Reporting suspected fraud

More than half of U.S. states require banks, credit unions and investment firms to report suspected elder fraud cases to adult protective services, Loewy said.

"In every state there's an Adult Protective Services department, and they are the savior for the client who is suspected to be exploited, the vulnerable adult," she said. "For banks, they're the organization that gets something done."

EverSafe worked with the National Adult Protective Services Association to create a portal called HelpVul that banks can use to determine whether reporting elder fraud is mandated or permitted in their state, to see information about the laws in that state that govern elder fraud and to file reports. Currently 66 banks are using it, Loewy said.

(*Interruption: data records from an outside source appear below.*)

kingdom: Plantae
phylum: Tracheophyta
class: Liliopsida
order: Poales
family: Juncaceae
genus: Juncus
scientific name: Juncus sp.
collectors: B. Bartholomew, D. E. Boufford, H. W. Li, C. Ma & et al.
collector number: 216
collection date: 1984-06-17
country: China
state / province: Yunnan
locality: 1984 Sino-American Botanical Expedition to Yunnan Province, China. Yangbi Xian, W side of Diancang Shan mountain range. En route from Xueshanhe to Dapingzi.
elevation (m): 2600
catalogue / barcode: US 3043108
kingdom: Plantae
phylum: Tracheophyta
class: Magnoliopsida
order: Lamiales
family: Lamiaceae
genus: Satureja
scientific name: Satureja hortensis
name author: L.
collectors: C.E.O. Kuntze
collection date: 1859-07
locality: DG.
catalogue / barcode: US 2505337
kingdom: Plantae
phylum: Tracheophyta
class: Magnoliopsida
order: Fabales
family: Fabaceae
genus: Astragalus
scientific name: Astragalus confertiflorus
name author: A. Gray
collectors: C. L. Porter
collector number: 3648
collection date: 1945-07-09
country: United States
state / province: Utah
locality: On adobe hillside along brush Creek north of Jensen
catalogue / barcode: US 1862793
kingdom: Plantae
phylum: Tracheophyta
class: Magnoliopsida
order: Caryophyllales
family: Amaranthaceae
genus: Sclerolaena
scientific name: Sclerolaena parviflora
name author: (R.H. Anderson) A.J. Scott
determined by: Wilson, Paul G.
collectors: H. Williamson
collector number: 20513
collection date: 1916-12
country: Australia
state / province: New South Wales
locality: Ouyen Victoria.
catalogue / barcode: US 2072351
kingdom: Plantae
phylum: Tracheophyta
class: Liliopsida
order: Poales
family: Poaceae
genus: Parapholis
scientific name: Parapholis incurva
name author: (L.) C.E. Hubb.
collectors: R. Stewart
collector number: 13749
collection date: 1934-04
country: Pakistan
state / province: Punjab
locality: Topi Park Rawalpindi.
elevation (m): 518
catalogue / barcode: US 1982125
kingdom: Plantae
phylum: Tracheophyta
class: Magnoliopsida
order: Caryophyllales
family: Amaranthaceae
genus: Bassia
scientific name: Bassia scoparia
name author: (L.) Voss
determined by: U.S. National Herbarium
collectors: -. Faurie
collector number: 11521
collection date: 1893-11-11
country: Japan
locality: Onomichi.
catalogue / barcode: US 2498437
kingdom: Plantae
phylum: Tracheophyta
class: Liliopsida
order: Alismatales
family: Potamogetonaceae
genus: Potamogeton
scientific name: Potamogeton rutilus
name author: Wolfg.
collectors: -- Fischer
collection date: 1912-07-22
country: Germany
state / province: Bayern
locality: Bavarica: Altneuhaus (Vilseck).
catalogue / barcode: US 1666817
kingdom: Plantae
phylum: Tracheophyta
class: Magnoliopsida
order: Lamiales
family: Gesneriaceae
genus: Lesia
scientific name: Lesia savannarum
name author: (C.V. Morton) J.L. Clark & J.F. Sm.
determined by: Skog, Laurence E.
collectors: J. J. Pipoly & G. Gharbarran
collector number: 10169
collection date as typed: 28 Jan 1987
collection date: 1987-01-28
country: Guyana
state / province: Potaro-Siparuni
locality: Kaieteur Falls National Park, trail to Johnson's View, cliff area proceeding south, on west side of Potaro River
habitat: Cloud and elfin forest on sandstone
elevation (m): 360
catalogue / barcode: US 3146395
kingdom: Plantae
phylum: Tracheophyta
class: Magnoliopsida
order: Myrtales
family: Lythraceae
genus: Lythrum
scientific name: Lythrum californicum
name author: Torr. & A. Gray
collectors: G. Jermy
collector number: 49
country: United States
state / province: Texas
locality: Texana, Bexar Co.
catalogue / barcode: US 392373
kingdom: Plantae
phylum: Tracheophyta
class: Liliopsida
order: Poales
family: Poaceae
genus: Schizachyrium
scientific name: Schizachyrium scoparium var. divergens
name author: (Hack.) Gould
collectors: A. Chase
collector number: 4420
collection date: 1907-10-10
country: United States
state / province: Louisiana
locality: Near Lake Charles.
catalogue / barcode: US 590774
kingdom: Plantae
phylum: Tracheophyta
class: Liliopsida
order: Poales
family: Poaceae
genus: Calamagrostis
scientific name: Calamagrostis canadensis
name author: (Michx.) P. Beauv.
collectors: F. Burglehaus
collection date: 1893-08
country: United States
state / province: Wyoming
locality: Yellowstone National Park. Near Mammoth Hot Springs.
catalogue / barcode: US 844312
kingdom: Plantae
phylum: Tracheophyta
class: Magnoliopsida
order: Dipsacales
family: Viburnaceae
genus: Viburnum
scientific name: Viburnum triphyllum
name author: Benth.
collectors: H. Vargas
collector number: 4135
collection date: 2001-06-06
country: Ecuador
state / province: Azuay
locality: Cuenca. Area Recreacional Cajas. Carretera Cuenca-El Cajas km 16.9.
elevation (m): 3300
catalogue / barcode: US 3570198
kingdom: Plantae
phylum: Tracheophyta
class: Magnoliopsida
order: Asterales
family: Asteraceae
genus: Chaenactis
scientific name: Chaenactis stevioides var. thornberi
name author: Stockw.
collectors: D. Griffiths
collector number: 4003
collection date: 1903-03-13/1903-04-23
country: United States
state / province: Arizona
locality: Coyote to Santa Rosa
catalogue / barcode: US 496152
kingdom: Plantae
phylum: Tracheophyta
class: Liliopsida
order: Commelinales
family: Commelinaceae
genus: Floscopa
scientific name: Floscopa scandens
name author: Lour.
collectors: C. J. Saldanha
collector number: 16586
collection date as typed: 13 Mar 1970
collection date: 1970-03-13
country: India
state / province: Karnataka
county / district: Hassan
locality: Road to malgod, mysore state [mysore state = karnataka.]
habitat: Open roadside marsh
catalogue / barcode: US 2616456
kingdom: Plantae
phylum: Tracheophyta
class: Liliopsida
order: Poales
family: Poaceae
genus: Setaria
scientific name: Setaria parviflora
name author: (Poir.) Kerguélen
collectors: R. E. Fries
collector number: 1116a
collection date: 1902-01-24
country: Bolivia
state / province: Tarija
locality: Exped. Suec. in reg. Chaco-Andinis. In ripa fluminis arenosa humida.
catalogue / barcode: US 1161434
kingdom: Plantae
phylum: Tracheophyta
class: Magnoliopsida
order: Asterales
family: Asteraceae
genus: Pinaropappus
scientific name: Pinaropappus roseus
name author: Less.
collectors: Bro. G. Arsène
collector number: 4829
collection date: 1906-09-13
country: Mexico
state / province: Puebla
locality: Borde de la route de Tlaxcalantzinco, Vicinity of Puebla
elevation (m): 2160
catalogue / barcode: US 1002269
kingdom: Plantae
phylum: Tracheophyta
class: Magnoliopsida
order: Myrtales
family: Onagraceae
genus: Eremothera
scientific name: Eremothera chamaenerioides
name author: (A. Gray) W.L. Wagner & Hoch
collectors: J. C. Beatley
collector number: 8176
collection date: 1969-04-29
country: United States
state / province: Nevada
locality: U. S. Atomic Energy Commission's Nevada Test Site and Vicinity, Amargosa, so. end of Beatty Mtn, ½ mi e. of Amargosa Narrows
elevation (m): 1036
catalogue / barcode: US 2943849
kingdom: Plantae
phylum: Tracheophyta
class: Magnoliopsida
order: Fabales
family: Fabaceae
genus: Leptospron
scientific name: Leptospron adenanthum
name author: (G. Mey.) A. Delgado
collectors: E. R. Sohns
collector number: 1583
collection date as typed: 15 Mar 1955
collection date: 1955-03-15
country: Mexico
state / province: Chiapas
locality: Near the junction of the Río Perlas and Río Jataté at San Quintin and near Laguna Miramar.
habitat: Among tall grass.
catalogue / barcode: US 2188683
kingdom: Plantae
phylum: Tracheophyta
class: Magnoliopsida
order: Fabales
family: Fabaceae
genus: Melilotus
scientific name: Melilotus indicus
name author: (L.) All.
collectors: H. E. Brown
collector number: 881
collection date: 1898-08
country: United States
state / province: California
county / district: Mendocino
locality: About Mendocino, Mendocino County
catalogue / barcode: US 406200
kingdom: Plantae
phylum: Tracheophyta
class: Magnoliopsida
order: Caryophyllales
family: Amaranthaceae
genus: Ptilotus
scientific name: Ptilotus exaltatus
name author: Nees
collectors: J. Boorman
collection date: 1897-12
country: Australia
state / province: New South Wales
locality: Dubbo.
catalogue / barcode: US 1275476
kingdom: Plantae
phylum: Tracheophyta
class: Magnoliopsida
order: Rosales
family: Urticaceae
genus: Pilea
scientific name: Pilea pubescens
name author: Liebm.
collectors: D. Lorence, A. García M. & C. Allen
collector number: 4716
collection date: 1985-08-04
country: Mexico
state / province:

In some states, including Maryland, if a bank has reason to believe an older, vulnerable customer is at risk and sends case information including account records to Adult Protective Services, it has immunity from lawsuits from customers that think their privacy has been violated. Until recently, Loewy said, banks were reluctant to share bank records, for fear of such lawsuits. 

In a similar vein, some states have given banks permission to release account information to law enforcement before going through the subpoena process, to speed up investigations, without having to worry they'll be sued.

Burroughs is in favor of this, "especially now that I don't have subpoena power like I did when I worked for the FBI," he said. "I understand the need for privacy. But at the same time, considerations have to be made when someone's being victimized that there can be more transparency and an exchange of information to try and put the fire out."